4. Depeche Mode – Hamburg 15.01.06
Erst durch das Album „Ultra“ auf den Depeche Mode Zug aufgesprungen, hatte ich die Karten gekauft, bevor ich das neue Album „Playing the Angel“ kannte. Dies ließ mich schon fast wieder den voreiligen Kartenkauf bedauern, doch am Ende war es eine große Show, in der sich drei alte Weggefährten, die sich nicht immer lieben, den nötigen Raum ließen. Dave Gahan, den ich so wunderbar überzogen in dem „It´s no good“-Video fand, sorgte mit seiner gockelnen Art, die er wohl schon immer an den Tag gelegt hat, für viel Spaß. Die Halle selbst kochte natürlich vor allem bei den Klassikern aus den Achtzigern, aber so ist das wohl, wenn eine Band auf diesem Niveau über 20 Jahre im Geschäft ist.
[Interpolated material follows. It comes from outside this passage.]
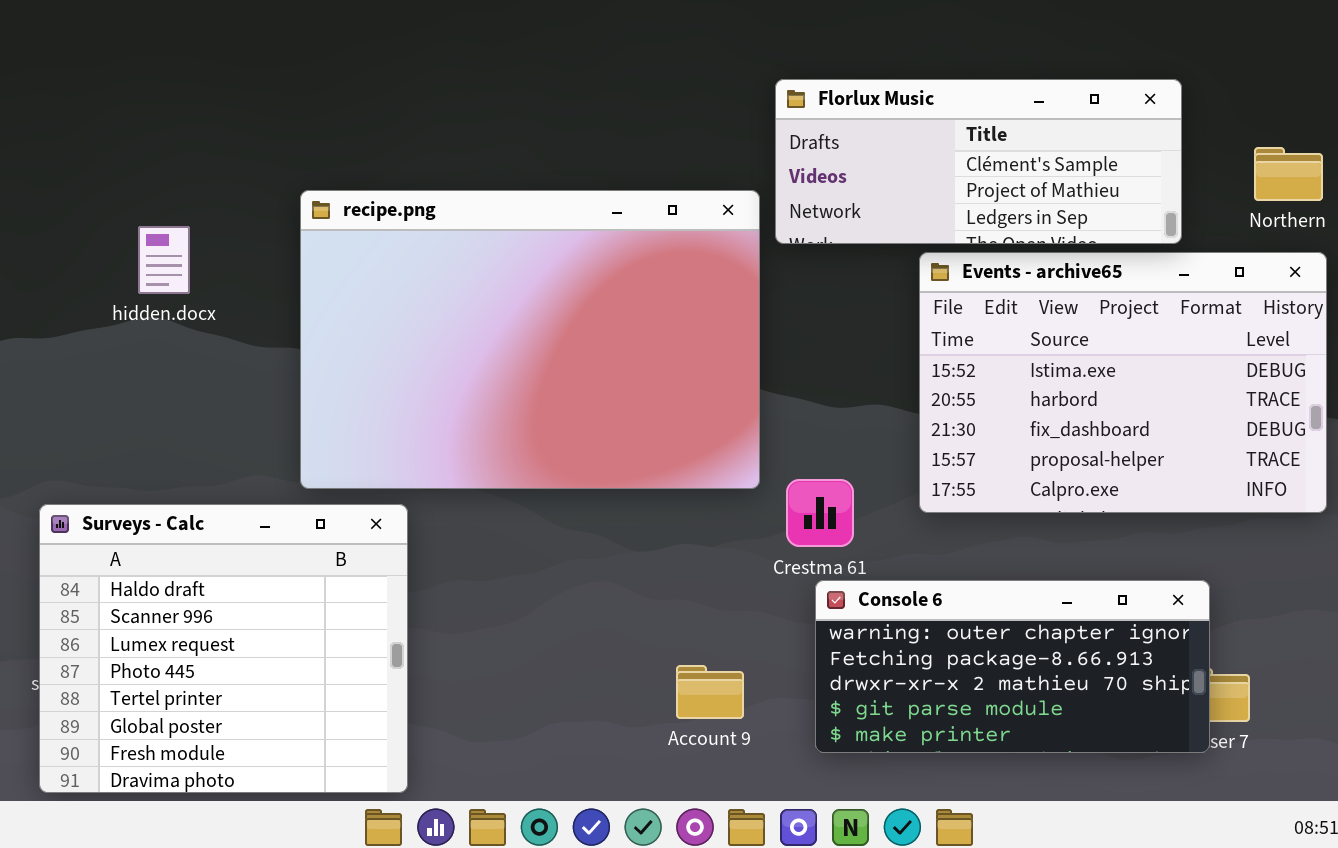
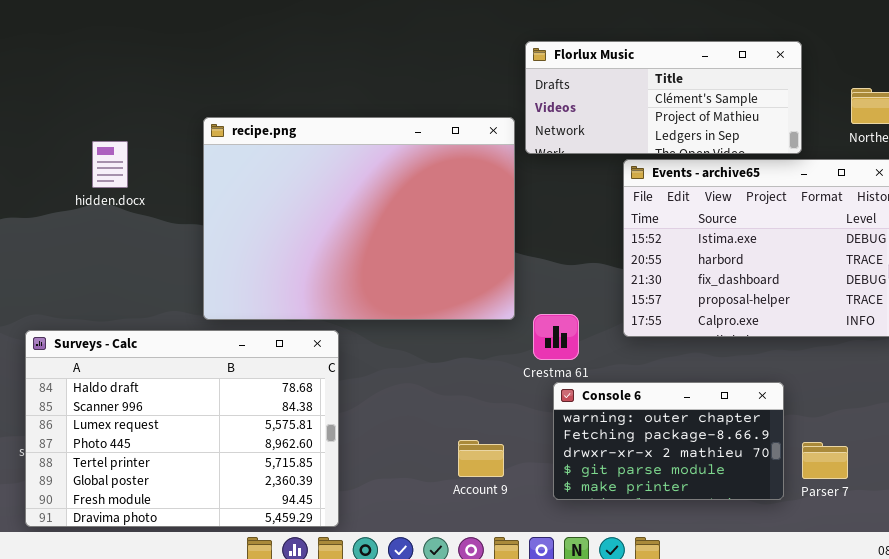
Surveys - Calc: [39,504,408,793] -> [25,330,339,527], resized
Console 6: [815,580,1210,753] -> [553,382,784,500], resized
Die Fans altern mit und wollen zurückgebracht werden in die guten alten Zeiten. Am Ende war ich auch mit „Playing the angel“ ausgesöhnt und freute mich, dass sie dennoch einiges von ihren besten Platten „Exiter“ und „Ultra“ gespielt hatten.
5. Rosenstolz – Schwerin 22.08.06
Gut erholt nach einer Tourpause spürte man, dass sie wieder Lust hatten und diese Lust gaben sie an ihre Fans zurück. Sie ließen es rocken und waren auch instrumental fantastisch besetzt. Viel mehr kann ich allerdings nicht dazu sagen, denn ich habe weder viel gesehen noch gehört. Doch für das nächste Mal habe ich mit meinem ewig laut mitsingenden Liebsten vereinbart, dass wir das Konzert getrennt erleben werden. Sollen sich doch andere ärgern.


Film des Jahres
1. Brokeback Mountain
Ang Lee ist und bleibt einer der besten Geschichtenerzähler Hollywoods
2. Hard Candy
Der Film lässt einen fassungslos und hilflos zurück.
3. Walk the line
Beeindruckende Geschichte des "man in black" und nicht ein einziges "Ich Liebe dich" in einer der stärksten Liebesgeschichten der modernen Musikgeschichte.
4. Match Point
Woody Allen anders und doch at it´s best, trotzdem es London ist und nicht New York oder vielleicht gerade deswegen?
5. Der Rosinenberg
Die Liebeserklärung an einen der schönsten Landstriche Deutschlands

TV-Serien des Jahres
1. Deadwood
Die erste Staffel zum Geburtstag bekommen und bereits am 2. Weihnachtstag die letzte Folge geschaut. Die unzivilisierten Sopranos des wilden Westen und noch böser. Toll!
2. Six Feet under
In diesem Jahr durften auch wir hier in Deutschland uns von einer der besten Serien verabschieden. Und am Ende bleibt die Frage nach dem Warum.
3. Die Sopranos
Sehnlichst wird Staffel 6 von mir auf DVD erwartet, auch in dem Wissen, dass diese Serie sich damit für immer verabschiedet.
4. Nip/Tuck
ProSieben stellte die Sendung schon mitten in Staffel 2 wegen Quotenflaute ein. Staffel 3 darf als DVD nur noch an Volljährige verkauft werden. Ich bleib dabei: Herrlich böse und abgründig. Und solange „Wetten dass…?“ noch immer höchste Einschaltquoten bekommt, können diese kein Kriterium sein.
5. lost
Die erste Staffel völlig verschlafen und seit der zweiten voll drauf. Ich sag nur: Der Hai! Der Hai! Das Logo! Das Logo!

Bücher, gelesen in 2006

1. Danny Sugerman – Wonderland Avenue
Ein Buch über L.A. Ende der Sechziger und den beginnenden Siebzigern, Drogen und Aufstieg und Fall von „The Doors“ und Jim Morrison im Speziellen. Geschrieben aus der Sicht eines heranreifenden Jungens, der sich verliert und dennoch findet in dieser kaputten Welt aus Musik und Drogen. Ein Tatsachenbericht, der kaputter und spannender kaum sein kann und der mich in diesem relativ lesearmen Jahr am stärksten gepackt hat.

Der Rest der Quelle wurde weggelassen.